What you should do
Put the listing into a two-column CSV with the column names field and value, one row per line, starting with the line that contains "locality: Balboa, Canal Zone" and going on through the line that contains "collector number: 6725". Wrap each field in quotation marks and turn any line breaks into spaces.

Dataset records
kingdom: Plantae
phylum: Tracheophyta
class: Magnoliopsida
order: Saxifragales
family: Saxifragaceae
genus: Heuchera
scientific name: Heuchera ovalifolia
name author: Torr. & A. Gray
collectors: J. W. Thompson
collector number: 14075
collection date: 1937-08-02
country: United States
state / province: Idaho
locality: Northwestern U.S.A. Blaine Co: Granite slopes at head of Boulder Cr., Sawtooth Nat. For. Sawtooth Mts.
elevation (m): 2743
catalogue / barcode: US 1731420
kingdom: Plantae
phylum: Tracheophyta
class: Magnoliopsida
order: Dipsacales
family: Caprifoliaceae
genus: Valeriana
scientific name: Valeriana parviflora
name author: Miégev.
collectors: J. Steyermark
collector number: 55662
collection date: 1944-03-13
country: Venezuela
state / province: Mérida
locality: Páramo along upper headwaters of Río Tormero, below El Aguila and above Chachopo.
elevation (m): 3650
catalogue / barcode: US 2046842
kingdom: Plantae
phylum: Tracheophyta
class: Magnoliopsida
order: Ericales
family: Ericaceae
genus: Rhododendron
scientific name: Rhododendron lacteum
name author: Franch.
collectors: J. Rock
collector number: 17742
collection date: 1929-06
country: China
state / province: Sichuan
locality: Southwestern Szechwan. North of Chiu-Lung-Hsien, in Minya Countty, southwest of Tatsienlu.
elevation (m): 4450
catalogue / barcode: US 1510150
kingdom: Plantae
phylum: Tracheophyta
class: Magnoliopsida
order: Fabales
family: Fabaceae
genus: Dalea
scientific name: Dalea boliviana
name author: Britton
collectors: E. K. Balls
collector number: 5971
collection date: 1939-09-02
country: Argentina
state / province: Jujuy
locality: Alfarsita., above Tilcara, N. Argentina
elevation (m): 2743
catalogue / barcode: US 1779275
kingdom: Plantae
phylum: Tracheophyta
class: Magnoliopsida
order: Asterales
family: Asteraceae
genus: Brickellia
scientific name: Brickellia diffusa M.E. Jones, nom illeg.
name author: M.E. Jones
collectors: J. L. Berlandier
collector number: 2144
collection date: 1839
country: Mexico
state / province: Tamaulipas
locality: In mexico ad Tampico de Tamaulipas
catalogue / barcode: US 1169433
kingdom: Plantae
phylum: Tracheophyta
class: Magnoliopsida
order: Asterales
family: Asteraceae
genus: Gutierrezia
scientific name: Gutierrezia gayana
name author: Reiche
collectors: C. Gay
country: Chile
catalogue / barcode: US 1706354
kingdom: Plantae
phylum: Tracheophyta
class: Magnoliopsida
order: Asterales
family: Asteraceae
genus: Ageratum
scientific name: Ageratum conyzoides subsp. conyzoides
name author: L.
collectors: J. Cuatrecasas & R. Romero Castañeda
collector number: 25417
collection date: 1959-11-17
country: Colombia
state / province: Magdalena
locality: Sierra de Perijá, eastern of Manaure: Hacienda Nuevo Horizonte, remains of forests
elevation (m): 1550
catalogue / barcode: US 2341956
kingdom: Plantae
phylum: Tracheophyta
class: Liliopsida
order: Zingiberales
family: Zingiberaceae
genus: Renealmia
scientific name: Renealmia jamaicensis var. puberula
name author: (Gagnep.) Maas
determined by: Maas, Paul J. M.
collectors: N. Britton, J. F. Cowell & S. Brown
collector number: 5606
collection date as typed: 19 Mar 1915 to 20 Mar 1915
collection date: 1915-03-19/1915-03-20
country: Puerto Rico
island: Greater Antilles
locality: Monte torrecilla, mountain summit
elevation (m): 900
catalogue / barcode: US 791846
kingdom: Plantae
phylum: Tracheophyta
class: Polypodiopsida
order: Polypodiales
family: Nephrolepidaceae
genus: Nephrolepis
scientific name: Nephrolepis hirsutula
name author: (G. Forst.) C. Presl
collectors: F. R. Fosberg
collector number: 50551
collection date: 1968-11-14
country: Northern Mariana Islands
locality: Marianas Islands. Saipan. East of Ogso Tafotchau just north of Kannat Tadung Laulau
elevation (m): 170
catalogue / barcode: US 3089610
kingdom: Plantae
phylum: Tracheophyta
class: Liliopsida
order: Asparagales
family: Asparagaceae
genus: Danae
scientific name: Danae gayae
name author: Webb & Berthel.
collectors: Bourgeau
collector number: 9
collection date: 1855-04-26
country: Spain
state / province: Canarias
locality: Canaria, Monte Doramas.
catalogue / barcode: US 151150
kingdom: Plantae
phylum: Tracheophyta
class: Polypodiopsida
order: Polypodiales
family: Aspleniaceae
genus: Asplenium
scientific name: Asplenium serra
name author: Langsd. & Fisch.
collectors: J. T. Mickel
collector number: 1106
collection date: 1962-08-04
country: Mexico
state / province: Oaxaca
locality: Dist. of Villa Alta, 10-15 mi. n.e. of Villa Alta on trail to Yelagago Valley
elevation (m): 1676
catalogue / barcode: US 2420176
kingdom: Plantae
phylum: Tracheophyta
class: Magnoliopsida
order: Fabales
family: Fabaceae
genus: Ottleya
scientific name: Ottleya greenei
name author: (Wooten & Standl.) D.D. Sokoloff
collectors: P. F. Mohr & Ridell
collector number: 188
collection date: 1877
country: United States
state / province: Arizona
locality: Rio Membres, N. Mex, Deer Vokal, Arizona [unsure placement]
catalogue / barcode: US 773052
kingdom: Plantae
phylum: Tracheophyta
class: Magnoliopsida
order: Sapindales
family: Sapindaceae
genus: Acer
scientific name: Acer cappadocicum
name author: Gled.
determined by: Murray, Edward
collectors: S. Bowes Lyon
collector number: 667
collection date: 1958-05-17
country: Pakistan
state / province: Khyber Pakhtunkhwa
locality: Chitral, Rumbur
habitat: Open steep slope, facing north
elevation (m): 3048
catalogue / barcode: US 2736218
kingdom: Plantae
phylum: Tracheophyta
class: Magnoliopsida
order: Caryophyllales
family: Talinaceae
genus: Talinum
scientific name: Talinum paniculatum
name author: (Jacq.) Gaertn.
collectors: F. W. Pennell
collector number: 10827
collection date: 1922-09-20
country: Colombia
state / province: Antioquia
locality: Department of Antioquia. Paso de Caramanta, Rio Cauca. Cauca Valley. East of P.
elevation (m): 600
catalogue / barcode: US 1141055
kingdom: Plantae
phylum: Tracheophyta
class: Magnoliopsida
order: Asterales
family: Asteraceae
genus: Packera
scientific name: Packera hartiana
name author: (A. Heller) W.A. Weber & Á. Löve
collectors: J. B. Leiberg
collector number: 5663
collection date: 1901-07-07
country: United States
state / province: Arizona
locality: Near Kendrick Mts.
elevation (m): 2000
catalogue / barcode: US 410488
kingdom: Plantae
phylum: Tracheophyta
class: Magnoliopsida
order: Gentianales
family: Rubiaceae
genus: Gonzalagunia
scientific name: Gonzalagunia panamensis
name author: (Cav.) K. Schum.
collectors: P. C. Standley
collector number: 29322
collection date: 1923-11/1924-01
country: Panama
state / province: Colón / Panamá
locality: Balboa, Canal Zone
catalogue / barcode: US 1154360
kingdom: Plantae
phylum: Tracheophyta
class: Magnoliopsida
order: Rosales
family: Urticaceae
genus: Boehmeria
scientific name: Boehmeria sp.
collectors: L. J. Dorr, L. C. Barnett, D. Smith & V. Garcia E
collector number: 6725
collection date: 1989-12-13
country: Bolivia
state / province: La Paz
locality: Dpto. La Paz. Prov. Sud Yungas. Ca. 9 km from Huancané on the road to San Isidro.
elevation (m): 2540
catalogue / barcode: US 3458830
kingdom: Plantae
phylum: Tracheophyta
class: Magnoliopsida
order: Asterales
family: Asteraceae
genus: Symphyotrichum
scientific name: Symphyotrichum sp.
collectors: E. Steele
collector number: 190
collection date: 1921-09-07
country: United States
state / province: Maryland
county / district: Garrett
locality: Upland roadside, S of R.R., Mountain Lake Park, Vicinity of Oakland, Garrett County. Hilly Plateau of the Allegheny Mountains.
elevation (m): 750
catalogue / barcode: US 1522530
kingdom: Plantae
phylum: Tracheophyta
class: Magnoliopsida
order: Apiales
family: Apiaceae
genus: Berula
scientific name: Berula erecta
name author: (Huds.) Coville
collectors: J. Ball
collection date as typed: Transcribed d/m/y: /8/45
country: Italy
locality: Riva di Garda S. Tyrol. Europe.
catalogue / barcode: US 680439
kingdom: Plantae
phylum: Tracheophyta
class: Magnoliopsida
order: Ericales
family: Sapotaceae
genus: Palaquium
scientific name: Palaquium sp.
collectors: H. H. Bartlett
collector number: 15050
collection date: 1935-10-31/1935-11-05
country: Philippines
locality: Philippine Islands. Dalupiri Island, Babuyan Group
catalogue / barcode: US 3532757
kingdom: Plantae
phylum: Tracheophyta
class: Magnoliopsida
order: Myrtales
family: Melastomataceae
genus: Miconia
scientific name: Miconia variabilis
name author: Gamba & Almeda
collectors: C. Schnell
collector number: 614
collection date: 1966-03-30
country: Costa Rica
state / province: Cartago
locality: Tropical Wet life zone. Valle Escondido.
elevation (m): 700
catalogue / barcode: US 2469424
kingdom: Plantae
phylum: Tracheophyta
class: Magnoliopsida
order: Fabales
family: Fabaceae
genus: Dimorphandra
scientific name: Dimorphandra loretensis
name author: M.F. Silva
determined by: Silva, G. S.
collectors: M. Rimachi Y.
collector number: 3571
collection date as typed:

Solved exercise
field,value
"locality:","Balboa, Canal Zone"
"catalogue / barcode:","US 1154360"
"kingdom:","Plantae"
"phylum:","Tracheophyta"
"class:","Magnoliopsida"
"order:","Rosales"
"family:","Urticaceae"
"genus:","Boehmeria"
"scientific name:","Boehmeria sp."
"collectors:","L. J. Dorr, L. C. Barnett, D. Smith & V. Garcia E"
"collector number:","6725"